(Images with lens parameters)
☆ ☆ ☆ ☆ ☆ ☆ ☆
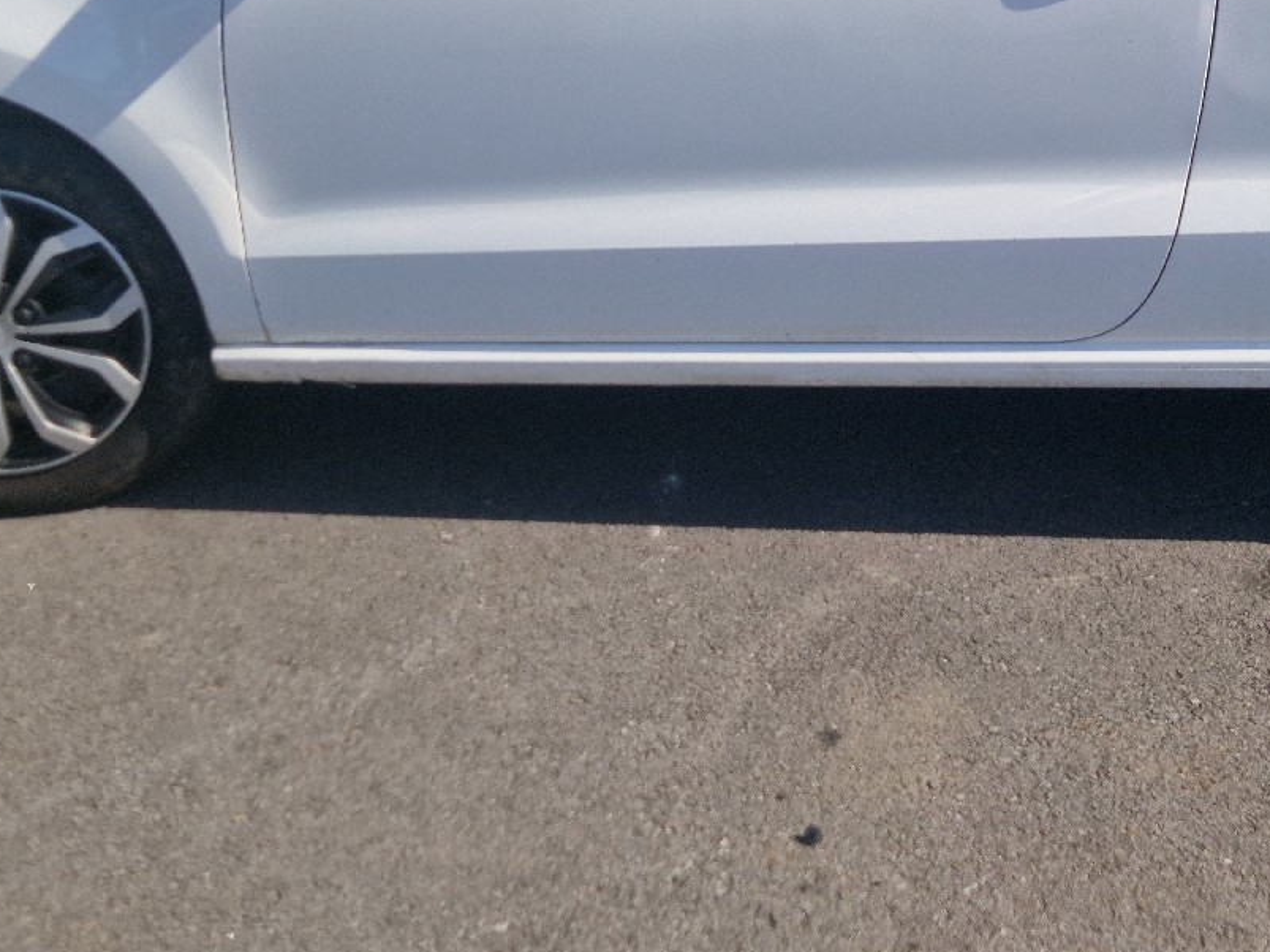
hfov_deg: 34.4
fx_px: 2018
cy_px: 52
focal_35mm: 55
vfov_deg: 25.5
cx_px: 913
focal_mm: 5.4
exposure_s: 1/2000
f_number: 1.8
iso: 50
☆ ☆ ☆ ☆ ☆ ☆ ☆
● WHAT IS NEEDED:
All of the records need to be reproduced exactly, with each picture omitted.

● EXERCISE SOLUTION:
hfov_deg: 34.4
fx_px: 2018
cy_px: 52
focal_35mm: 55
vfov_deg: 25.5
cx_px: 913
focal_mm: 5.4
exposure_s: 1/2000
f_number: 1.8
iso: 50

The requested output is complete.